Prompt:
Would it be possible to write out each entry below exactly, without the pictures?

Records supplied:
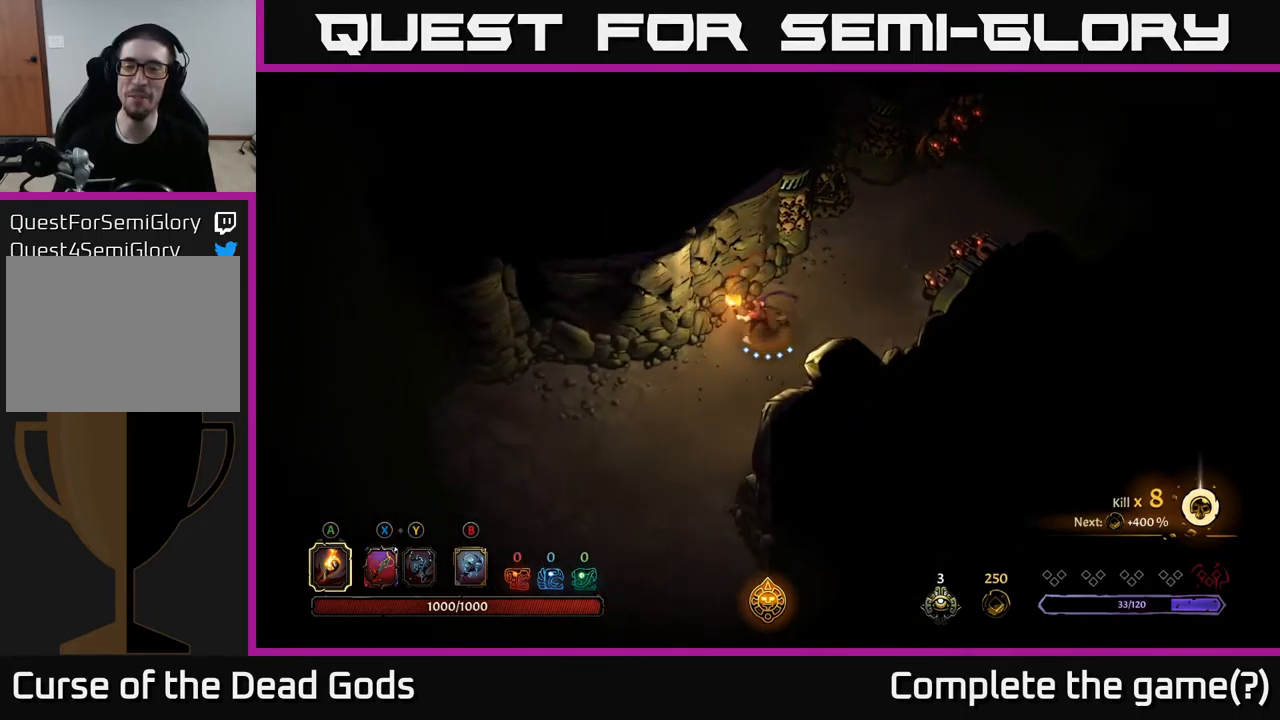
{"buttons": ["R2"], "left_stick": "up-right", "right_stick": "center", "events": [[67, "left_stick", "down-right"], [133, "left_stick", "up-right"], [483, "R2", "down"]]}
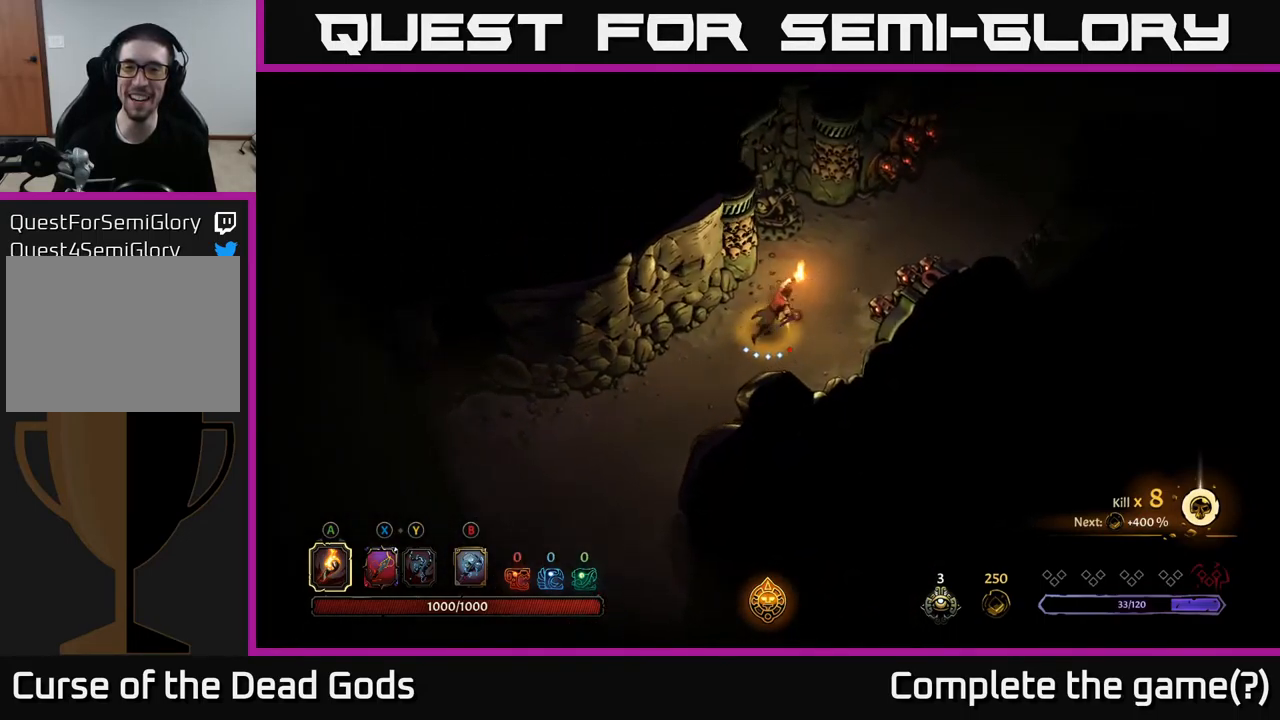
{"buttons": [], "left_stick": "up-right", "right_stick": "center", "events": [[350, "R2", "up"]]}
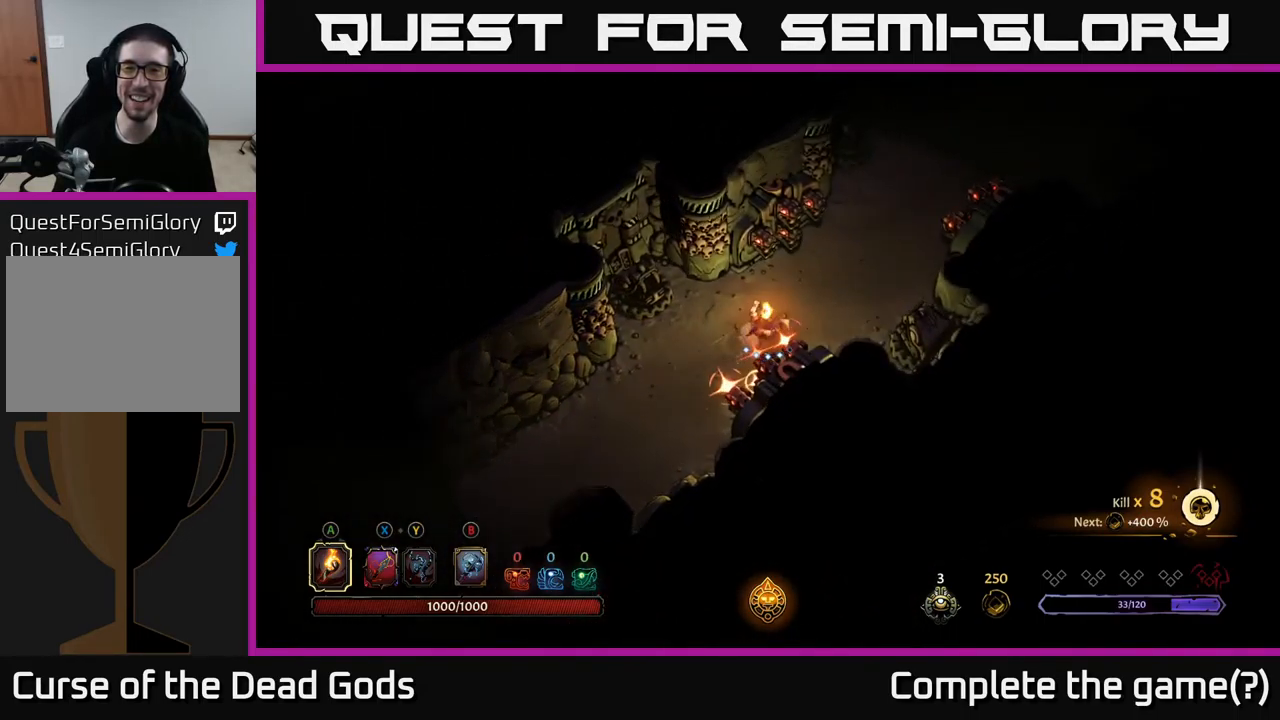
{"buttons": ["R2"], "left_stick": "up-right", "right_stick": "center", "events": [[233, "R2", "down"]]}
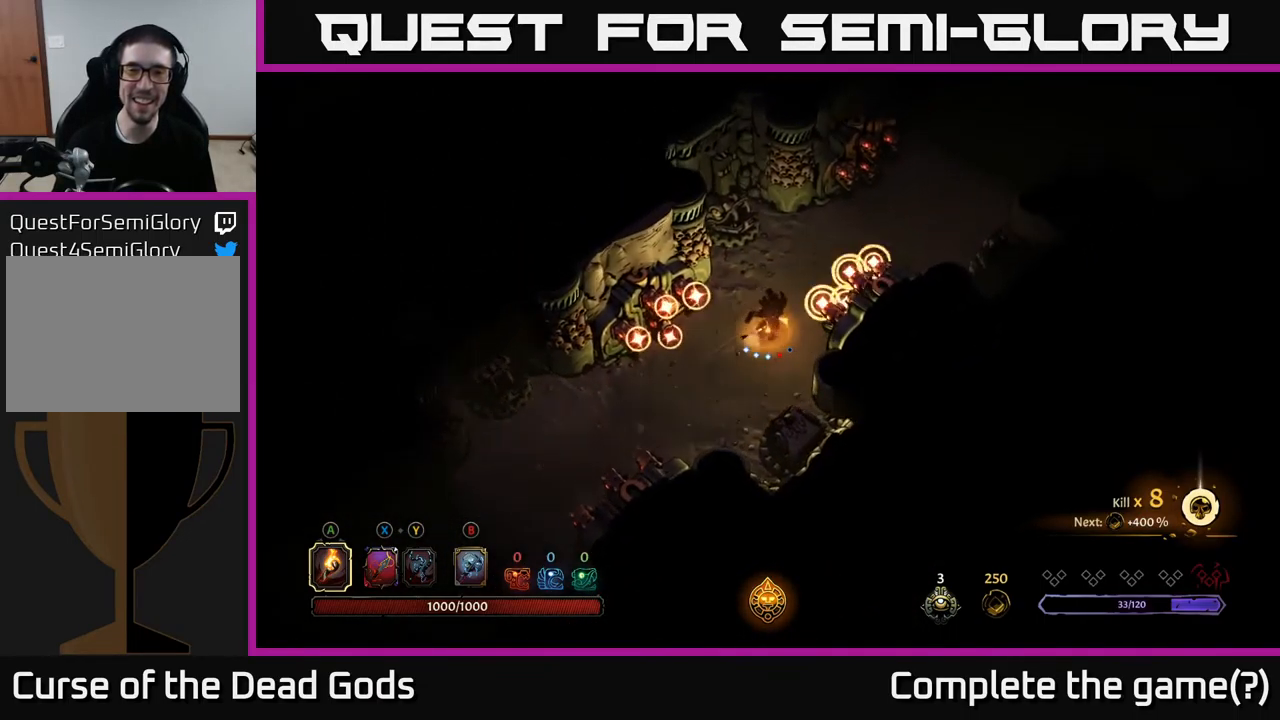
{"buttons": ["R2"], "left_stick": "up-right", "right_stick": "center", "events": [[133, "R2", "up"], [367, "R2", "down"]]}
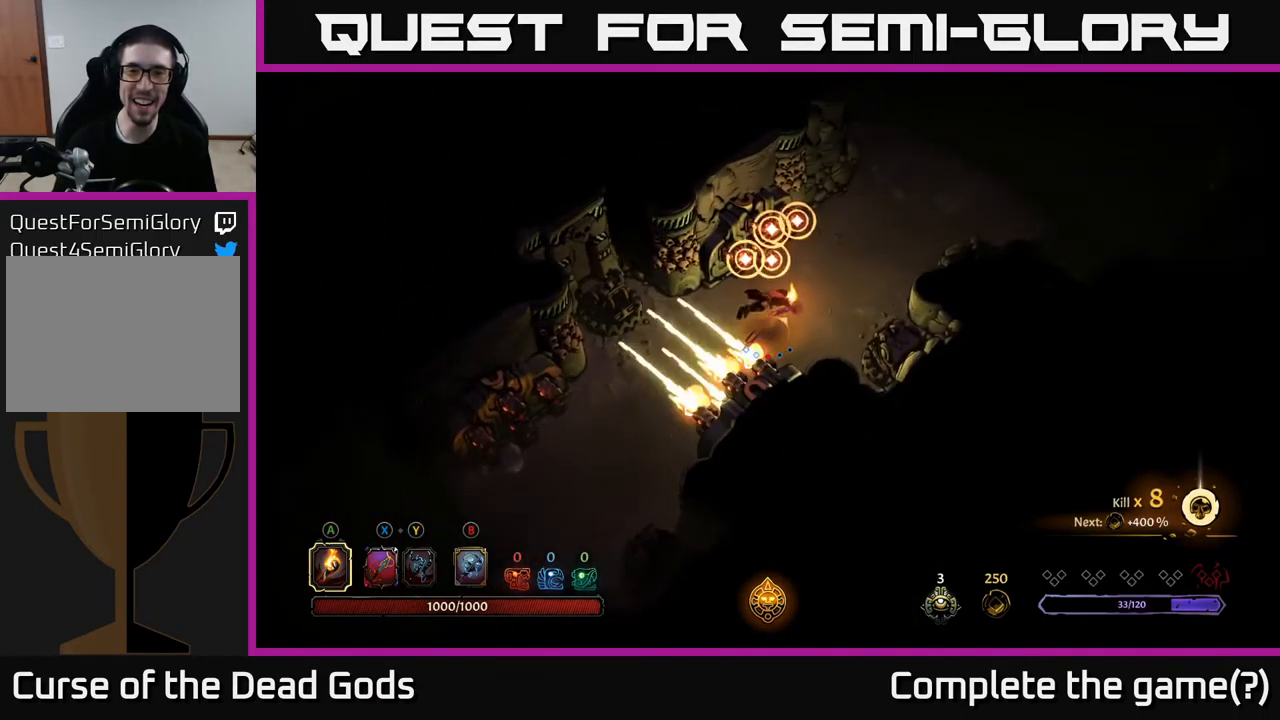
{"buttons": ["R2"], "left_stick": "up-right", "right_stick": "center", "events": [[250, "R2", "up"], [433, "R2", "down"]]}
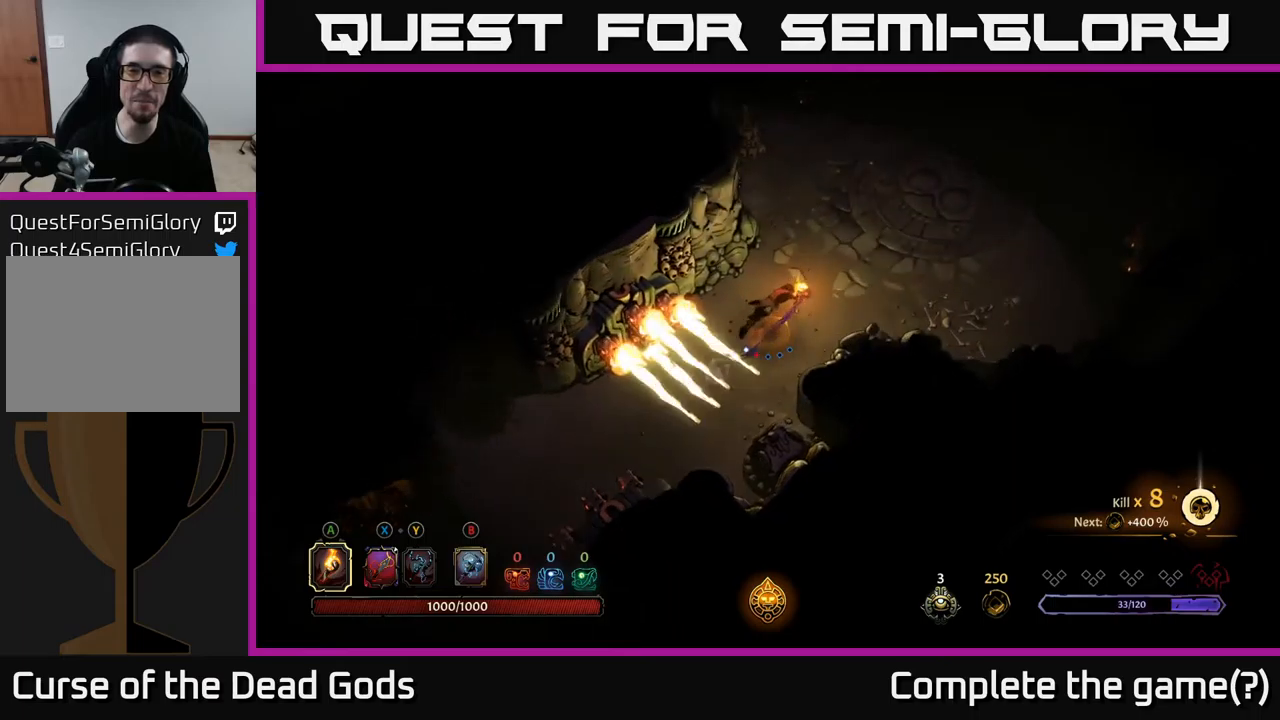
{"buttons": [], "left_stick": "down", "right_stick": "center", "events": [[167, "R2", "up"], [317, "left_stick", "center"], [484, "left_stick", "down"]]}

Response to the exercise:
{"buttons": ["R2"], "left_stick": "up-right", "right_stick": "center", "events": [[67, "left_stick", "down-right"], [133, "left_stick", "up-right"], [483, "R2", "down"]]}
{"buttons": [], "left_stick": "up-right", "right_stick": "center", "events": [[350, "R2", "up"]]}
{"buttons": ["R2"], "left_stick": "up-right", "right_stick": "center", "events": [[233, "R2", "down"]]}
{"buttons": ["R2"], "left_stick": "up-right", "right_stick": "center", "events": [[133, "R2", "up"], [367, "R2", "down"]]}
{"buttons": ["R2"], "left_stick": "up-right", "right_stick": "center", "events": [[250, "R2", "up"], [433, "R2", "down"]]}
{"buttons": [], "left_stick": "down", "right_stick": "center", "events": [[167, "R2", "up"], [317, "left_stick", "center"], [484, "left_stick", "down"]]}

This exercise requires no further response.